NICo discovers and manages bare-metal hosts through their BMC (Baseboard Management Controller) via the DMTF Redfish standard. Two Rust Redfish client libraries handle this:

LibraryRoleWhere Used
nv-redfishSchema-driven, fast: site exploration reports, firmware inventory, sensor collection, health monitoring. Preferred for exploration.Site Explorer exploration (crates/api/src/site_explorer/), Hardware Health (crates/health/src/)
libredfishStateful BMC interactions: boot config, BIOS setup, power control, account/credential management, lockdownSite Explorer state controller operations (crates/api/src/site_explorer/)

Site Explorer supports both libraries for generating EndpointExplorationReports, controlled by the explore_mode configuration setting (SiteExplorerExploreMode):

ModeBehavior
nv-redfishUse nv-redfish for exploration (preferred - significantly faster)
libredfishUse libredfish for exploration (legacy)
compare-resultRun both and compare results (transition/validation)

When new hardware arrives, failures can surface in either library. Exploration failures show up in whichever explore_mode is active (increasingly nv-redfish). State controller failures (boot order, BIOS setup, lockdown, credential rotation) show up in libredfish, which remains the library used for all write operations against BMCs. Both libraries may need changes to support a new platform.

Beyond the Redfish libraries, NICo itself has vendor-aware logic that also needs updating - see Changes in NICo.

The Three Scenarios

Scenario 1: Completely New BMC Vendor

The hardware uses a BMC firmware stack that does not map to any existing RedfishVendor variant.

What to do:

  1. Add a RedfishVendor variant in libredfish/src/model/service_root.rs.

  2. Extend vendor detection in ServiceRoot::vendor() (same file). The vendor string comes from GET /redfish/v1 - the Vendor field, or failing that, the first key in the Oem object. If the vendor string alone is not enough to distinguish the BMC (e.g., the vendor is "Lenovo" but some models use an AMI-based BMC), use secondary signals like self.has_ami_bmc() or self.product.

  3. Create a vendor module (or reuse an existing one). Each vendor has a file libredfish/src/<vendor>.rs containing a Bmc struct that implements the Redfish trait. If the new vendor's BMC is very close to an existing one (e.g., LenovoAMI reuses ami::Bmc), you can route to the existing implementation.

  4. Wire up set_vendor in libredfish/src/standard.rs to dispatch the new variant to the appropriate Bmc implementation.

  5. Implement the Redfish trait for the new Bmc. Start by delegating to RedfishStandard and override methods as needed. The methods below are grouped by how they are used in the state machine; almost all need vendor-specific overrides.

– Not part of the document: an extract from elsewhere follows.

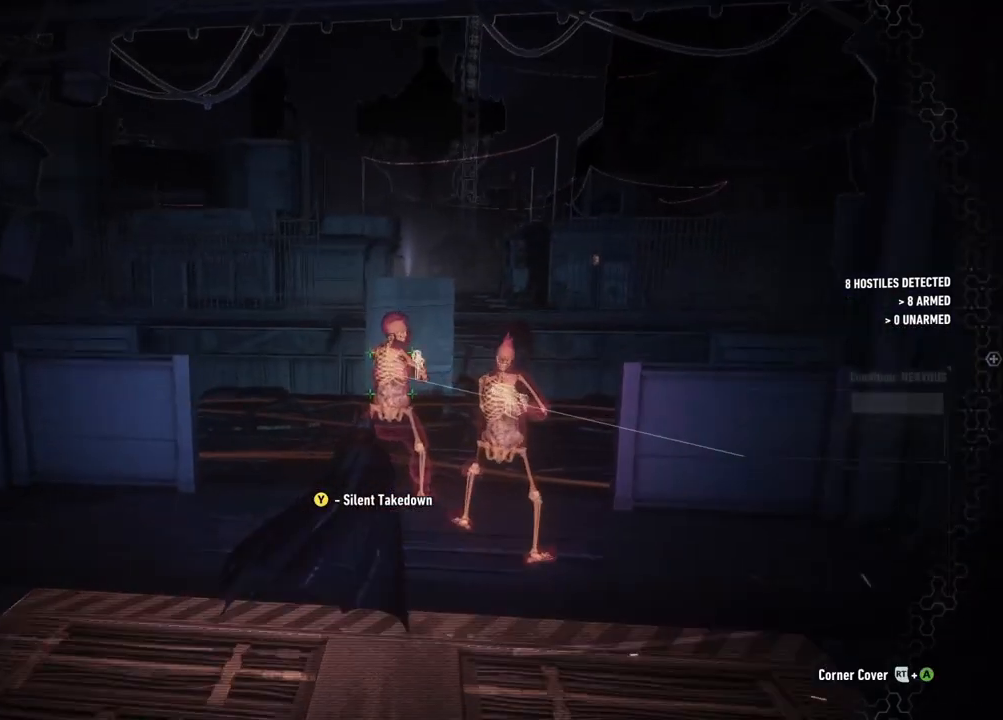
{"buttons": ["R2"], "left_stick": "center", "right_stick": "center", "events": [[33, "left_stick", "up-right"], [167, "left_stick", "center"], [333, "right_stick", "down-right"], [483, "right_stick", "center"]]}
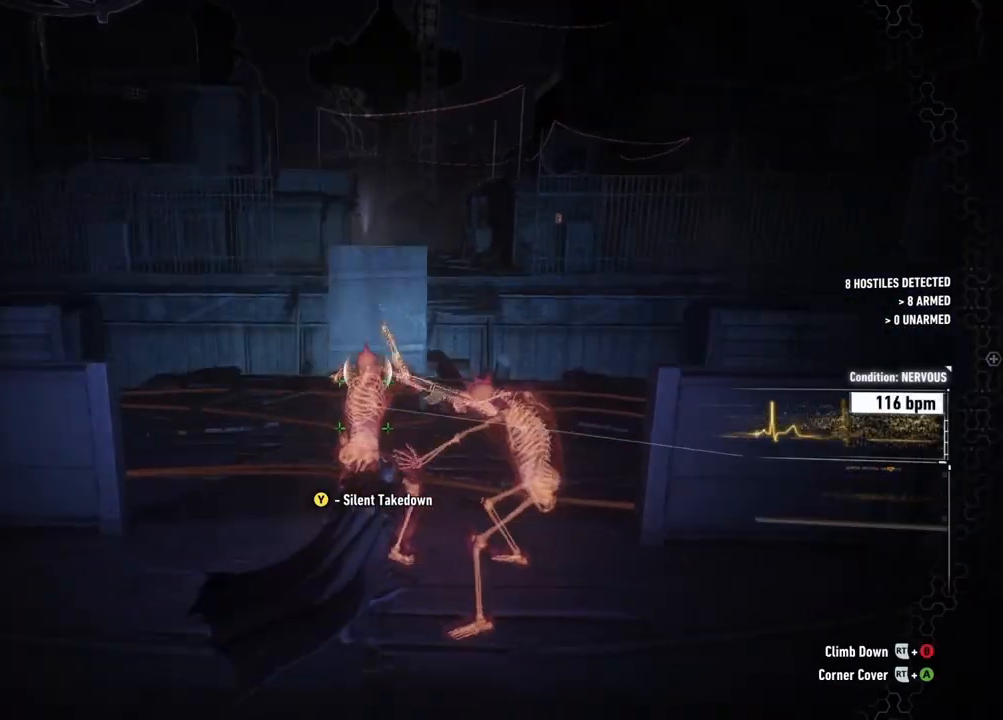
{"buttons": [], "left_stick": "up-left", "right_stick": "center", "events": [[50, "Y", "down"], [150, "Y", "up"], [283, "left_stick", "up"], [433, "R2", "up"], [500, "left_stick", "up-left"]]}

    BIOS / machine setup - called during initial ingestion and instance creation to configure UEFI settings:

    • machine_setup() - applies BIOS attributes (names differ per vendor and model)
    • machine_setup_status() - polls whether all machine_setup changes have taken effect
    • is_bios_setup() - lightweight check used during instance creation (PollingBiosSetup) to confirm BIOS is ready before proceeding to boot order configuration

    Lockdown - called to secure the BMC before tenant use and unlocked during instance termination or reconfiguration:

    • lockdown() - enable/disable BMC security lockdown
    • lockdown_status() - polled by the state controller to confirm lockdown state; wrong results cause machines to get stuck
    • lockdown_bmc() - lower-level BMC-specific lockdown (e.g., iDRAC lockdown on Dell, distinct from BIOS lockdown)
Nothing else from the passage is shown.